"Nuestra existencia no es más que un cortocircuito de luz entre dos eternidades de oscuridad" (Vladimir Nabokov)Escribo esto sin saber a ciencia cierta si en verdad escribo, al menos así lo entiende mi pensamiento y lo cree mi memoria, a la fe tendré que remitirme ya que mis ojos ciegos (o tal vez no lo estén, pero a falta de luz no hay en ello diferencia.) no podrán distinguir de ninguna forma los trazos que a tientas dibujan mis convulsos dedos sobre la áspera (y a veces tan suave) superficie que me rodea.
No sé bien desde cuándo inició este peregrinaje (no me alcanza para tanto la memoria) un día así sin más, todo fue un completo resplandor, después una densa y cálida oscuridad de tonos rojizos, desde entonces me he sentido crecer, definirme muy lentamente hasta ser consciente de cómo bullía el pensamiento y palpitaba rítmicamente el corazón… entonces supe que era algo, que tal vez era alguien.
El túnel ya estaba ahí, lo ha estado siempre.
Más de alguna vez me he sentido tentado a recorrerlo y me ha superado el miedo de dar con ello un paso definitivo, pero sin poder impedirlo y a causa de alguna extraña inercia me siento cada vez más cerca de su entrada y me da la sensación de asomarme a un vacío que tal vez no pueda (y no quiera en modo alguno) comprender.

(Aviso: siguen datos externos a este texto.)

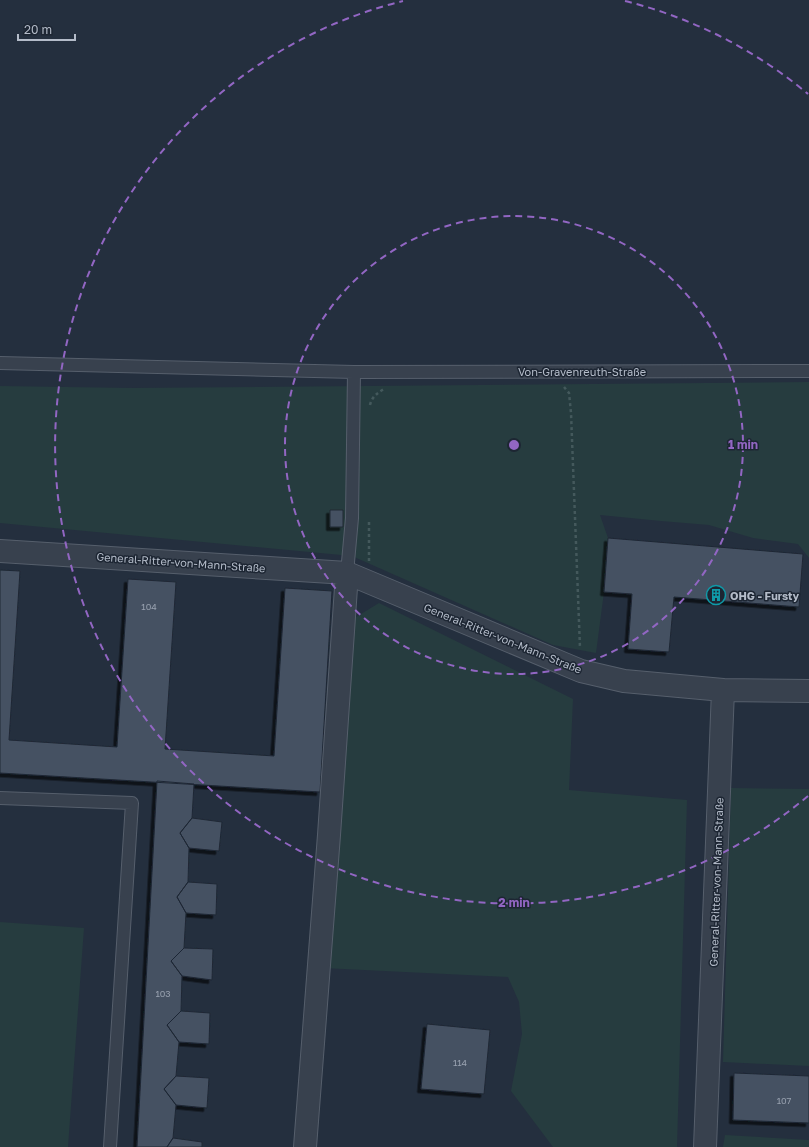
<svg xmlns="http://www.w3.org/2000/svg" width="809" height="1147" font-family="'Golos Text',sans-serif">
<defs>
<filter id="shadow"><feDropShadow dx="-3.5" dy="3.5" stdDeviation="0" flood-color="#0009"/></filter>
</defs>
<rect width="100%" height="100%" fill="#242f3e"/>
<path fill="#263c3f" d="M809 382V558L798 544 753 538 709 525 661 521 600 515 608 538 604 592 596 653 553 645 352 556 0 523V386L131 388Z
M379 603 573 699 569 790 687 800 677 1147H553L511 1091 522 1034 519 1002 508 977 323 968 348 622Z
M731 788 809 789V1066L723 1062Z
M0 922 84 928 68 1147H0Z
M725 1135 809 1140V1147H723Z"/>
<path fill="#455162" stroke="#1f2835" filter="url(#shadow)" d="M330 510H343V527H330Z
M608 538 803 554 799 607 674 597 669 652 628 649 632 594 604 592Z
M0 570 20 571 9 740 117 747 128 579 176 582 165 749 274 756 285 588 332 591 320 792 0 773Z
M157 781 194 784 192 818 180 833 189 848 188 882 177 897 186 913 184 948 171 961 182 976 181 1011 167 1025 179 1042 176 1076 164 1089 176 1105 173 1138 167 1147H137Z
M192 818 222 822 219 851 189 848 180 833Z
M188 882 217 884 216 915 186 913 177 897Z
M184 948 213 949 212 980 182 976 171 961Z
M181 1011 210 1013 209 1044 179 1042 167 1025Z
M427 1024 490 1030 484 1094 421 1089Z
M734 1073 809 1076V1123L733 1120Z
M176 1076 209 1078 207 1108 176 1105 164 1089Z
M173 1138 202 1142V1147H167Z"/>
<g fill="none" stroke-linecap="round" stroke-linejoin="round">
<g stroke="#565f6c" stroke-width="14">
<path id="lane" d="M0 363 354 372 809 371
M347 573 352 518 354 372
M0 798 132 803 110 1147"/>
</g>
<g stroke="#565f6c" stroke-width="24">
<path id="street" d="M0 551 347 573 581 671 624 681 723 690 705 1147
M723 690 809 691
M305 1147 329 835 347 573"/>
</g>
<path stroke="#44595c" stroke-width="2.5" stroke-dasharray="3 3" stroke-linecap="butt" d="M564 387 569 393 571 413 580 648
M370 405C372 396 378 393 385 388
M369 561V520"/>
<use href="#lane" stroke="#38414e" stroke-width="12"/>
<use href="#street" stroke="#38414e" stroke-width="22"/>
</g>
<g fill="none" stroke="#9266c3" stroke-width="2" stroke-dasharray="7 5">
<circle cx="514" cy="445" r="229"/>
<path d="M808 796A458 458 0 1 1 403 1M625 1A458 458 0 0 1 808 94"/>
</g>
<defs>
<g id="building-ring" transform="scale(1)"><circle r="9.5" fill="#1d2633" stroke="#0f9aa8" stroke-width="1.5"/><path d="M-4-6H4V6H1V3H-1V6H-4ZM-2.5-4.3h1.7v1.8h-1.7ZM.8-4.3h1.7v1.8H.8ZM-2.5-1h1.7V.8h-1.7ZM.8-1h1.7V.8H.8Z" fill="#0f9aa8"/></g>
</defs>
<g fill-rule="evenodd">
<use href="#building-ring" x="716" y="595"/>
</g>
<g text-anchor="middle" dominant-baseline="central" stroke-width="3" stroke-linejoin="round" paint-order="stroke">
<g font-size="9" fill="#98a1af">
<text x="149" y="606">104</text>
<text x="163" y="993">103</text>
<text x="460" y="1062">114</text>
<text x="784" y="1100">107</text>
</g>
<g font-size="11" fill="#b4bcc9" stroke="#1d2633">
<text x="582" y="371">Von-Gravenreuth-Straße</text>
<text transform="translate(181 562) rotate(4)">General-Ritter-von-Mann-Straße</text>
<text transform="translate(503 638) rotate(22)">General-Ritter-von-Mann-Straße</text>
<text transform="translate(716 882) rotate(-88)">General-Ritter-von-Mann-Straße</text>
</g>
<g font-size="11" font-weight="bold" fill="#b4bcc9" stroke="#1d2633" text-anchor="start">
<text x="730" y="595">OHG - Fursty</text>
</g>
</g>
<circle cx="514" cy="445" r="6" fill="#9266c3" stroke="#1d2633" stroke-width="2"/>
<g font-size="12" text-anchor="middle" font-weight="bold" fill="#9266c3" stroke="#1d2633" stroke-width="3" stroke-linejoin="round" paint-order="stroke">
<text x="743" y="449">1 min</text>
<text x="514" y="907">2 min</text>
</g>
<path d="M18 34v6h57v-6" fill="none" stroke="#b4bcc9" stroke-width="2"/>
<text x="24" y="34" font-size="12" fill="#b4bcc9" stroke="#1d2633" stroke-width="3" paint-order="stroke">20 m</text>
</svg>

Pero llego el momento (la fatalidad es en sí inevitable) en que sin apenas pensarlo di un primer paso (me he arrepentido de inmediato) para trasponer el umbral, el túnel o más bien alguna fuerza viva que en él reside ha tirado violentamente de mí, me ha arrastrado y precipitado a una velocidad vertiginosa, inútil oponer resistencia, intentar aferrarme, solo entonces percibo un crudo brillo, un súbito resplandor, una inclemente luz tal y como la que para mí existió en un principio…
Como un pez fuera del agua, como un pajaro arrancado de su nido, he temblado, por el frío, un repentino olvido me cubre la memoria, he nacido, he gritado… pero mi grito se convirtió en un ininteligible llanto.